Si je parle à la tribune, ce soir, pour défendre devant vous la légalisation de l'euthanasie et du suicide assisté, c'est parce que de nombreux citoyens sont désormais favorables dans notre pays à cette proposition. Des études existent, des sondages ont été réalisés : 89 % des Français interrogés y étaient favorables, nous annonçait Le quotidien La Croix au mois de janvier ; un autre sondage a évoqué le chiffre de 78 %. De nombreuses associations se sont emparées de cette question, dont l'ADMD, présidée par Jean-Luc Romero, très engagé sur le sujet – il n'est pas le seul. Plusieurs propositions de loi allant dans ce sens ont été déposées, dont une, en 2009, présentée par Yves Cochet, Martine Billard, Noël Mamère et François de Rugy, aujourd'hui président de l'Assemblée nationale. Enfin, plusieurs pays à travers le monde, notamment la Belgique et le Canada, ont déjà entériné ce droit.

Il s'agit avant tout d'une grande question philosophique – vous avez employé le mot « éthique », madame la ministre, et vous avez eu raison, car c'est presque la même chose. Il ne s'agit pas d'un débat de médecins, même s'ils doivent être entendus.

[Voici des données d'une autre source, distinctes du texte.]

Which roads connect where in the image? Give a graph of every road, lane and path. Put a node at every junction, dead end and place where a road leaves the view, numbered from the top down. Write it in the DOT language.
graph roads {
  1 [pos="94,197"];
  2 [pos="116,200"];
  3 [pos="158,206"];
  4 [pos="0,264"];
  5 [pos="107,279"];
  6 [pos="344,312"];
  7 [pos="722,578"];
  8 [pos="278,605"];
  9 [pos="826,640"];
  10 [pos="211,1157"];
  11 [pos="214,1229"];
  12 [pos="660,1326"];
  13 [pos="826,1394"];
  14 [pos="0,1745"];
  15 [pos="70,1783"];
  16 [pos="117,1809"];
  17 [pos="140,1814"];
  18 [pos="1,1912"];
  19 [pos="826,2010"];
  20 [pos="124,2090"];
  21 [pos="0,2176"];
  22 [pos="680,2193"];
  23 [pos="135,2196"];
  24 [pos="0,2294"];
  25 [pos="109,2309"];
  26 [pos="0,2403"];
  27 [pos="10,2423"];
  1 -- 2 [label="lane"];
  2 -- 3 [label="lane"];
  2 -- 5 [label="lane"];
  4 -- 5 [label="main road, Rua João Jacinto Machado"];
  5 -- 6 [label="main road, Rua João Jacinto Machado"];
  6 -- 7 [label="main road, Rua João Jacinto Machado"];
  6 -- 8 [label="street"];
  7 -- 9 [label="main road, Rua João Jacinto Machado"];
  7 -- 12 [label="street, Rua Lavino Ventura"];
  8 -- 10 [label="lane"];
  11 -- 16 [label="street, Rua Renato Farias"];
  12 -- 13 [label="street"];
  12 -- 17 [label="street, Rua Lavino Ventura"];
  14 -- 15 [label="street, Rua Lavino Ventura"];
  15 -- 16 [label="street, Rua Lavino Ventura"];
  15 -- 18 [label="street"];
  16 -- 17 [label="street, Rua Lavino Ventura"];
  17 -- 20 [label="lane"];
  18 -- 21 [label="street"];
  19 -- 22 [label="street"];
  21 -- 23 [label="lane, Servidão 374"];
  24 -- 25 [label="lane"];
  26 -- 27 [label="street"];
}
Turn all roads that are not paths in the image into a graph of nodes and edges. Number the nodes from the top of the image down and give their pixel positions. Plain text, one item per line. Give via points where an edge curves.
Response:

De la même façon que l'école n'appartient pas aux enseignants, cette affaire n'appartient pas au corps médical. Celui-ci doit évidemment nous éclairer de ses connaissances mais c'est avant tout à chaque citoyen, en fonction du regard philosophique qu'il porte sur l'existence en général et sur la sienne propre qu'il convient d'aborder cette question.

Je reconnais que le débat n'est pas simple, y compris entre nous. C'est pourquoi je souhaite que nous puissions l'aborder, au sein de nos groupes. Il touche en effet à des sujets très forts, qui soulèvent de nombreuses interrogations. Si nous souhaitons que ce débat s'engage, c'est, je le répète, parce qu'il s'agit d'une grande question philosophique. L'État, en refusant, dans le cadre législatif actuel, à un patient le droit de mourir dignement, bafoue le libre arbitre de celui-ci. Le respect de la liberté de chacun exige que l'État entérine ce droit nouveau, tout en l'encadrant dans ses modalités afin de permettre au patient de choisir et d'accomplir sa fin dans des conditions optimales.

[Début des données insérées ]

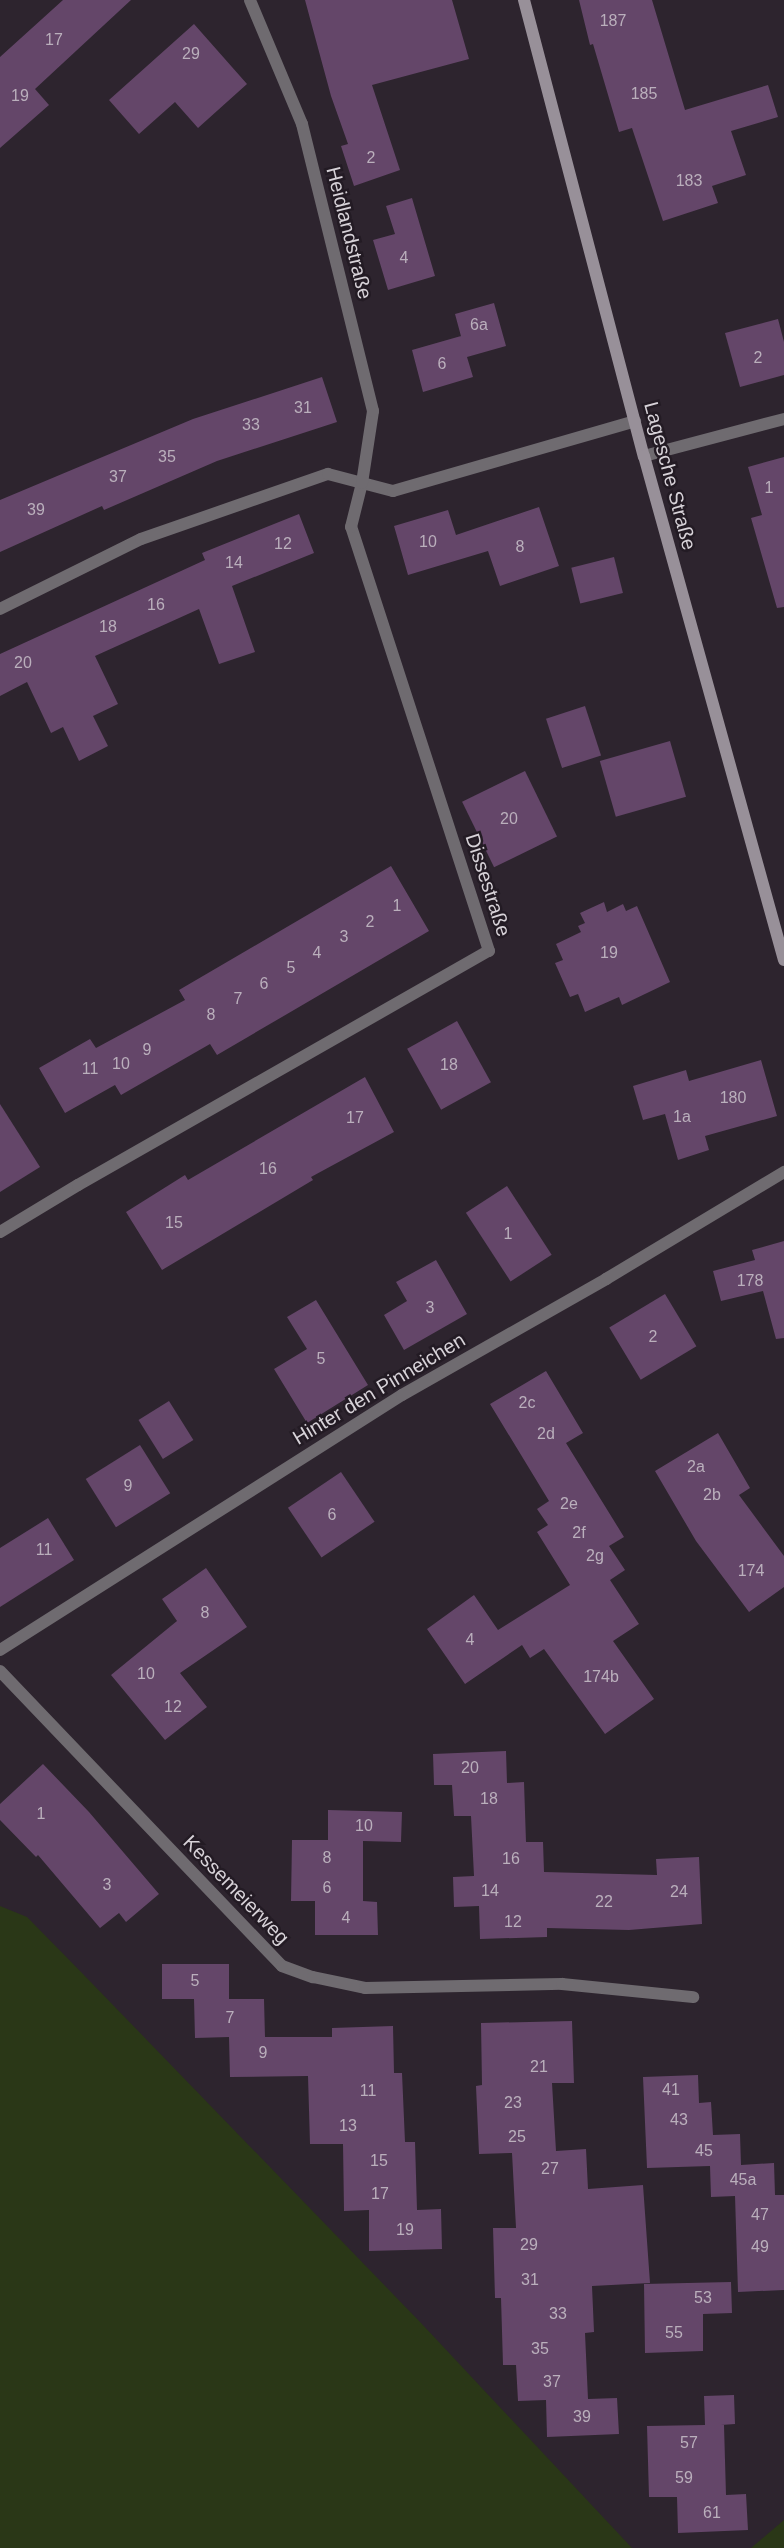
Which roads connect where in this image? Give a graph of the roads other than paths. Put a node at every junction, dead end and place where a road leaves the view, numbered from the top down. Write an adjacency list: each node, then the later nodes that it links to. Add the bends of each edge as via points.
1 (250, 0): 6 (street, Heidlandstraße, via 302,124 373,411)
2 (524, 0): 4 (street, Lagesche Straße)
3 (784, 419): 5 (street)
4 (635, 421): 5 (street, Lagesche Straße); 6 (street, via 393,491)
5 (644, 456): 8 (street, Lagesche Straße)
6 (363, 483): 7 (street, via 328,474 163,531); 10 (street, Dissestraße, via 351,526 489,951)
7 (0, 609)
8 (784, 960)
9 (784, 1172): 11 (street, Hinter den Pinneichen, via 402,1395)
10 (0, 1232)
11 (0, 1650)
12 (0, 1671): 13 (street, Kessemeierweg, via 282,1966 365,1988 562,1984)
13 (693, 1997)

Cette proposition est une loi de liberté. Elle prévoit des dispositions pour hiérarchiser les modes d'expression de la volonté du patient, directement tout d'abord, puis par des directives anticipées, enfin par l'intermédiaire d'une personne de confiance. La possibilité de décider de ce que l'on veut pour soi-même, si l'on tombe gravement malade et que l'on souffre sans espoir de guérison, grandit l'homme. Elle n'est d'ailleurs en rien une obligation. Moi-même, qui défends cette proposition de loi, j'ignore ce que je ferais si j'étais confronté à ce choix. Peut-être, voulant profiter de mes proches durant les derniers souffles de ma vie, irais-je jusqu'au bout, en dépit de la souffrance.